▸ ACTIVITY:
Recast every line of the entries below as a JSON list of strings, one string per line and no blank lines. Leave the pictures out.

▸ DATA SECTION:
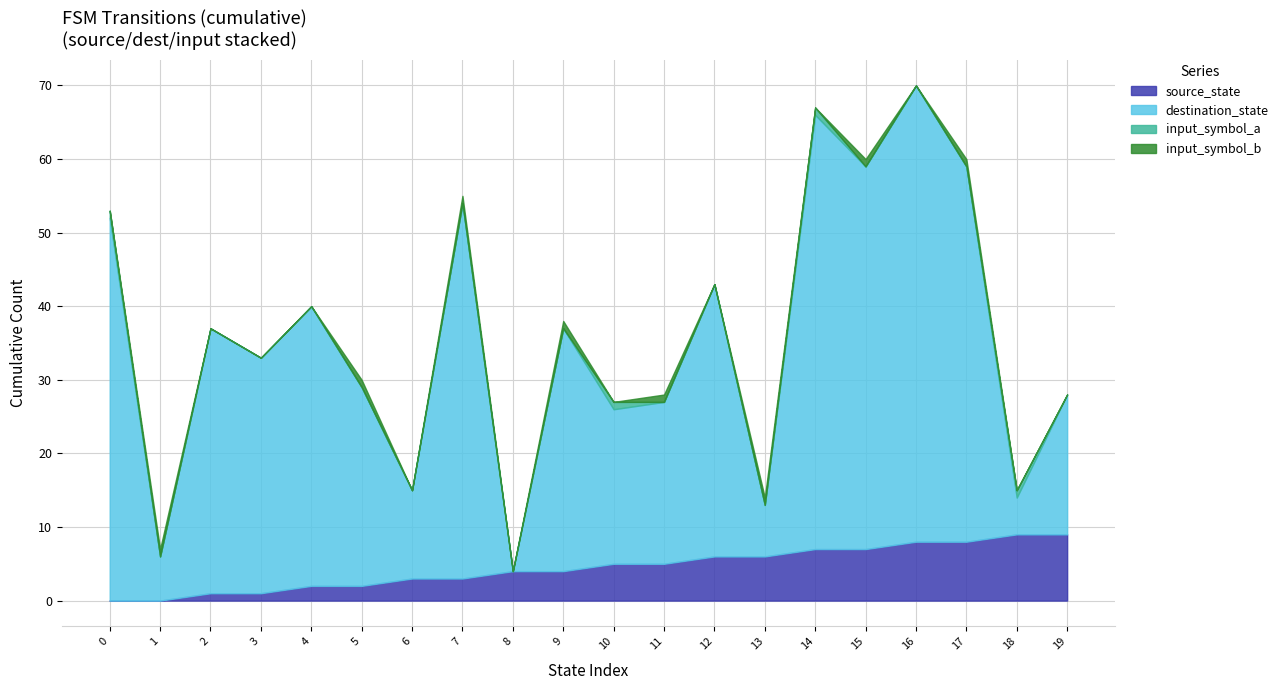

Reading left to right, transcribe all the data shown in this chart.

source_state: 0=0	1=0	2=1	3=1	4=2	5=2	6=3	7=3	8=4	9=4	10=5	11=5	12=6	13=6	14=7	15=7	16=8	17=8	18=9	19=9
destination_state: 0=52	1=6	2=36	3=32	4=38	5=27	6=12	7=51	8=0	9=33	10=21	11=22	12=37	13=7	14=59	15=52	16=62	17=51	18=5	19=19
input_symbol_a: 0=1	1=0	2=0	3=0	4=0	5=0	6=0	7=0	8=0	9=0	10=1	11=0	12=0	13=0	14=1	15=0	16=0	17=0	18=1	19=0
input_symbol_b: 0=0	1=1	2=0	3=0	4=0	5=1	6=0	7=1	8=0	9=1	10=0	11=1	12=0	13=1	14=0	15=1	16=0	17=1	18=0	19=0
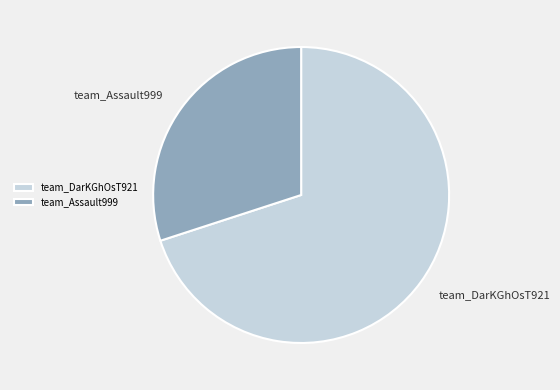

Which slice is the smallest?

team_Assault999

▸ WRITTEN ANSWER:
[
  "Reading left to right, transcribe all the data shown in this chart.",
  "source_state: 0=0\t1=0\t2=1\t3=1\t4=2\t5=2\t6=3\t7=3\t8=4\t9=4\t10=5\t11=5\t12=6\t13=6\t14=7\t15=7\t16=8\t17=8\t18=9\t19=9",
  "destination_state: 0=52\t1=6\t2=36\t3=32\t4=38\t5=27\t6=12\t7=51\t8=0\t9=33\t10=21\t11=22\t12=37\t13=7\t14=59\t15=52\t16=62\t17=51\t18=5\t19=19",
  "input_symbol_a: 0=1\t1=0\t2=0\t3=0\t4=0\t5=0\t6=0\t7=0\t8=0\t9=0\t10=1\t11=0\t12=0\t13=0\t14=1\t15=0\t16=0\t17=0\t18=1\t19=0",
  "input_symbol_b: 0=0\t1=1\t2=0\t3=0\t4=0\t5=1\t6=0\t7=1\t8=0\t9=1\t10=0\t11=1\t12=0\t13=1\t14=0\t15=1\t16=0\t17=1\t18=0\t19=0",
  "Which slice is the smallest?",
  "team_Assault999"
]